**WORK INSTRUCTION**
Return the material verbatim, from its first line through the line containing "1: (245, 77)", including both of those lines.

**ENTRIES PROVIDED**
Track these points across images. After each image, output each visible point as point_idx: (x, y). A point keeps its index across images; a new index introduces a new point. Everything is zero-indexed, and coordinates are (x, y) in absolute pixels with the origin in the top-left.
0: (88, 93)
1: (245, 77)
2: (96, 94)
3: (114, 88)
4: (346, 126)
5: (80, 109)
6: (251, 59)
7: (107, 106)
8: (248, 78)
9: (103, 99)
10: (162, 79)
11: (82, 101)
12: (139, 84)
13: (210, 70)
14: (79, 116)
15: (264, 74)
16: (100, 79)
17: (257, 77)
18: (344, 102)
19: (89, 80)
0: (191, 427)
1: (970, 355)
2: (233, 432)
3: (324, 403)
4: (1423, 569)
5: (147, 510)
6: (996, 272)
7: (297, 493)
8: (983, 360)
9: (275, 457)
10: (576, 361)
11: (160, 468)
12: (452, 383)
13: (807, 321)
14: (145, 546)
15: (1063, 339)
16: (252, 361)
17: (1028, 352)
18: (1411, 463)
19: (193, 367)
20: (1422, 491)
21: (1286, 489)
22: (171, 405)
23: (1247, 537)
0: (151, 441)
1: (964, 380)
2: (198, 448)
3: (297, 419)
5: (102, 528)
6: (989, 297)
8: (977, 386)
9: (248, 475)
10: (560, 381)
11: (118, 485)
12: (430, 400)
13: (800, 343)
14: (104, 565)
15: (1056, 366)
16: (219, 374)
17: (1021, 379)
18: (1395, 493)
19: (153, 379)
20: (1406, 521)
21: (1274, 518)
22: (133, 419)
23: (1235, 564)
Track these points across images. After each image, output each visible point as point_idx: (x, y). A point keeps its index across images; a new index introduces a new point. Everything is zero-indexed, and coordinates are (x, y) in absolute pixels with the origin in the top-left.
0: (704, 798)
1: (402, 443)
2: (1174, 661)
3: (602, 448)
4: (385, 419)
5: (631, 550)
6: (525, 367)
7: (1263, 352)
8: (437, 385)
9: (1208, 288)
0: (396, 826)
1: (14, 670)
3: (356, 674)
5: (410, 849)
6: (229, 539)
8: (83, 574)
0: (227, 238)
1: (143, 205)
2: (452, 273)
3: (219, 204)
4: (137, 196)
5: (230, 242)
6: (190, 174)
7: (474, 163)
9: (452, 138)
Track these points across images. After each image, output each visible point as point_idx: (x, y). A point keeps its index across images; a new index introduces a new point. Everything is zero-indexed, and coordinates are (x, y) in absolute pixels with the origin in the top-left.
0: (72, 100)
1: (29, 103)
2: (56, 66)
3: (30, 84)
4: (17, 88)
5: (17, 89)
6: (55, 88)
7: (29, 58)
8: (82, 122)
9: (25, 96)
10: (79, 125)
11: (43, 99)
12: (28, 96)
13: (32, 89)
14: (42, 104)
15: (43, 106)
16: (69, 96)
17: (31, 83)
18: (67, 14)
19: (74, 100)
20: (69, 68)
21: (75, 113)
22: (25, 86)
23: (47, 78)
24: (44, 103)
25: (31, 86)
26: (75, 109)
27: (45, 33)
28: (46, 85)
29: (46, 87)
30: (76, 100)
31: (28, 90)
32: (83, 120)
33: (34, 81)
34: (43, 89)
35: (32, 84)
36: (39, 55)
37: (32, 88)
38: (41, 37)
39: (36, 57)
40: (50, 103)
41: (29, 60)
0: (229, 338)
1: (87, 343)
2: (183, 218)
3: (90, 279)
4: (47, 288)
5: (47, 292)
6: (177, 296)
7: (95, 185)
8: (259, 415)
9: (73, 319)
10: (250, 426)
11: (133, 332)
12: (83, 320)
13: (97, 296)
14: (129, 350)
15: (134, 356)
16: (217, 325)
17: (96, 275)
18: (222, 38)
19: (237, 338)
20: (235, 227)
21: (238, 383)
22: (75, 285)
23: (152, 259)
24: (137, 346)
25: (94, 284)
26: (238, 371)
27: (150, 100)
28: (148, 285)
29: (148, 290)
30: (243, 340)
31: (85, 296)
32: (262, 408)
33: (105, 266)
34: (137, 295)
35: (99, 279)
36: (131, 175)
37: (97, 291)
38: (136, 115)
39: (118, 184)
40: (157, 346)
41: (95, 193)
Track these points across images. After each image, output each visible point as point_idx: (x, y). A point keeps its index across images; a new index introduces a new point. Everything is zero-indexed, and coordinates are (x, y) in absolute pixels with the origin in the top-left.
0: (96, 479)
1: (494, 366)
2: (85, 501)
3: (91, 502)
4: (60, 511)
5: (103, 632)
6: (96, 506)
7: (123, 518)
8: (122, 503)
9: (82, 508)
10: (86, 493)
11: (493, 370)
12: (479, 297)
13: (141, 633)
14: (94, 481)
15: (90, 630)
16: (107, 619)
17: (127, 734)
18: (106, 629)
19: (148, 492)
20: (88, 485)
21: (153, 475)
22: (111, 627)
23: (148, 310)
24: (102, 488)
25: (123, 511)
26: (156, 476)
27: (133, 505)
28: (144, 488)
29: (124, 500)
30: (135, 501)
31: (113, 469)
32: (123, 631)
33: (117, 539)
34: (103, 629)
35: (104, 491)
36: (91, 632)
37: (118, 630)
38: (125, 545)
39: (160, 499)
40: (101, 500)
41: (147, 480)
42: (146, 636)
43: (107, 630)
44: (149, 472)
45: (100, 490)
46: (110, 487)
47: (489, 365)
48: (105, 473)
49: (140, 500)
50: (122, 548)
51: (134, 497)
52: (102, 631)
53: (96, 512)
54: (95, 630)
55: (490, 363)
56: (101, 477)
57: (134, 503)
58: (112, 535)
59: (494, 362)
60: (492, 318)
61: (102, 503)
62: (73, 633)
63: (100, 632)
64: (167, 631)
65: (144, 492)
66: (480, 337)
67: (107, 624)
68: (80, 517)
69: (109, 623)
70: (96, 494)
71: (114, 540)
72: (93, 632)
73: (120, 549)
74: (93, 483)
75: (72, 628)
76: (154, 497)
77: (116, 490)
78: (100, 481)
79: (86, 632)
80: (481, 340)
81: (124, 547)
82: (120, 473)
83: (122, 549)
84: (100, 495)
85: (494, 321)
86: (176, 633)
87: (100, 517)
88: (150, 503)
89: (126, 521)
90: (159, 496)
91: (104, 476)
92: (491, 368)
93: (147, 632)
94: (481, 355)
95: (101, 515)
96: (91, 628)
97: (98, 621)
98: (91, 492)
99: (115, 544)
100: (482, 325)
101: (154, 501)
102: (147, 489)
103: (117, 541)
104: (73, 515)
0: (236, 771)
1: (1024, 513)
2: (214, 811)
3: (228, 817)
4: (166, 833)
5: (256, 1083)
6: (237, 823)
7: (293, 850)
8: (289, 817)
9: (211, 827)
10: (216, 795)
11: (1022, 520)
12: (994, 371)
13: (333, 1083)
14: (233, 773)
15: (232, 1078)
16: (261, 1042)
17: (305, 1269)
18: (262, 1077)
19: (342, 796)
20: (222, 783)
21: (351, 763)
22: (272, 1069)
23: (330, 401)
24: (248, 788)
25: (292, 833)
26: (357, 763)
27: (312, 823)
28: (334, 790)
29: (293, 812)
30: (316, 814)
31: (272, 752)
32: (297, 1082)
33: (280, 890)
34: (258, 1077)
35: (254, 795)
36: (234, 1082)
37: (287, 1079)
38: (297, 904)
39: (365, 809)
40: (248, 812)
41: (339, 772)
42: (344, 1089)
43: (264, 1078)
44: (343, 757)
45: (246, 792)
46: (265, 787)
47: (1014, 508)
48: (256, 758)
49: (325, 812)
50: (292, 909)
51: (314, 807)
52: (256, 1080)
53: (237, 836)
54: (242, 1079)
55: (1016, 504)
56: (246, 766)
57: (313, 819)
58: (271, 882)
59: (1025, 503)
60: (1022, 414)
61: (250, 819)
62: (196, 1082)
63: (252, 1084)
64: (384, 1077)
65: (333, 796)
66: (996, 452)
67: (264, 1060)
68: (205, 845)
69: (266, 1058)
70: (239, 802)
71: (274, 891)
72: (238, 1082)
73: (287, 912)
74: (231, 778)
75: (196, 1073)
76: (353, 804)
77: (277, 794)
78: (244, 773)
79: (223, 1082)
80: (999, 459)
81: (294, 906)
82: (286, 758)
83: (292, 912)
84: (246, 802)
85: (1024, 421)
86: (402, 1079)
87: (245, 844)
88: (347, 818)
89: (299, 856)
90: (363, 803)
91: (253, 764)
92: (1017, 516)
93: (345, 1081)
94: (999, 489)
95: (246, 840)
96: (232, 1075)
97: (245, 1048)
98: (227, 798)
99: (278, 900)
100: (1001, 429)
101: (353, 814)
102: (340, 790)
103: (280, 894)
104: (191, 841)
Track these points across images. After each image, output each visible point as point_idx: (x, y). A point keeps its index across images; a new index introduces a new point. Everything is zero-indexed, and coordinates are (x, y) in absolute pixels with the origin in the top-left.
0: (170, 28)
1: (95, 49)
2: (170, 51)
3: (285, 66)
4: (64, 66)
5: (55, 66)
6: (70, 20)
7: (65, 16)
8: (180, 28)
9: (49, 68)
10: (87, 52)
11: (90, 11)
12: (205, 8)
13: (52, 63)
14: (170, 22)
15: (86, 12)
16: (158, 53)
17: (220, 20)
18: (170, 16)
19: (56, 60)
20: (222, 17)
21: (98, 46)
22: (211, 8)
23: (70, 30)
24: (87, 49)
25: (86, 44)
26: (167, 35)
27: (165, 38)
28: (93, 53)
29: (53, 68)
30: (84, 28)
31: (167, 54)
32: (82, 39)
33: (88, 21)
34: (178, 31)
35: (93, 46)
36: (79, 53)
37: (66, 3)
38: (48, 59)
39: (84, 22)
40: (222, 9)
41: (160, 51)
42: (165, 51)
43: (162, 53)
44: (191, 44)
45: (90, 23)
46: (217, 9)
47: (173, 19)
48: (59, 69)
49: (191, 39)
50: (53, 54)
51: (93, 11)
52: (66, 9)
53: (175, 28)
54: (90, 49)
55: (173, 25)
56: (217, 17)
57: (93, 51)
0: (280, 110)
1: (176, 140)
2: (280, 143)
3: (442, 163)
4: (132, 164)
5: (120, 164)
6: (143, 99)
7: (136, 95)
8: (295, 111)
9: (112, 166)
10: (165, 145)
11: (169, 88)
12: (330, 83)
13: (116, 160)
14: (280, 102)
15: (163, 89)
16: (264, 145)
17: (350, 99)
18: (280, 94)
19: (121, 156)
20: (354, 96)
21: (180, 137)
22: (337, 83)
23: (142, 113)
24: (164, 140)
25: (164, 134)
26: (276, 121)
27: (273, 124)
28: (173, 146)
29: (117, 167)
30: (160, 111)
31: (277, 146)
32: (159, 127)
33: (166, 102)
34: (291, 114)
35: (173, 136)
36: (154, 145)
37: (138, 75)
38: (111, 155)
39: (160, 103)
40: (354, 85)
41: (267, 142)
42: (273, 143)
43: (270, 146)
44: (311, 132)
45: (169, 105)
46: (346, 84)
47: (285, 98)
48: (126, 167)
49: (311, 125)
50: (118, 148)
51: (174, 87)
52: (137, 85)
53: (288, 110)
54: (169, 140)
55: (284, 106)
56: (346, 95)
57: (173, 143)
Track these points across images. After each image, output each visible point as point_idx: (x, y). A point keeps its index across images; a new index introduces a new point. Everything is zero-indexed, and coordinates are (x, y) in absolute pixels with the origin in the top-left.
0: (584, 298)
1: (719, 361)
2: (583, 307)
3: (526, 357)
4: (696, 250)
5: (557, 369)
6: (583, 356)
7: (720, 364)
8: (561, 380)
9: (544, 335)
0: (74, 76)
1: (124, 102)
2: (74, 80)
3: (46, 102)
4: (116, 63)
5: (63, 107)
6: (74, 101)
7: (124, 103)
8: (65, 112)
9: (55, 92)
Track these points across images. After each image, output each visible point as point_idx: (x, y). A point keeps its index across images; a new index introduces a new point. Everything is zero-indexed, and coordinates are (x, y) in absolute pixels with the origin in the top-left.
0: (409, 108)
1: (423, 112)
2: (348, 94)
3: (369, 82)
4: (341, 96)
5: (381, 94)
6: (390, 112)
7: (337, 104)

**EXERCISE RESPONSE**
Track these points across images. After each image, output each visible point as point_idx: (x, y). A point keeps its index across images; a new index introduces a new point. Everything is zero-indexed, and coordinates are (x, y) in absolute pixels with the origin in the top-left.
0: (88, 93)
1: (245, 77)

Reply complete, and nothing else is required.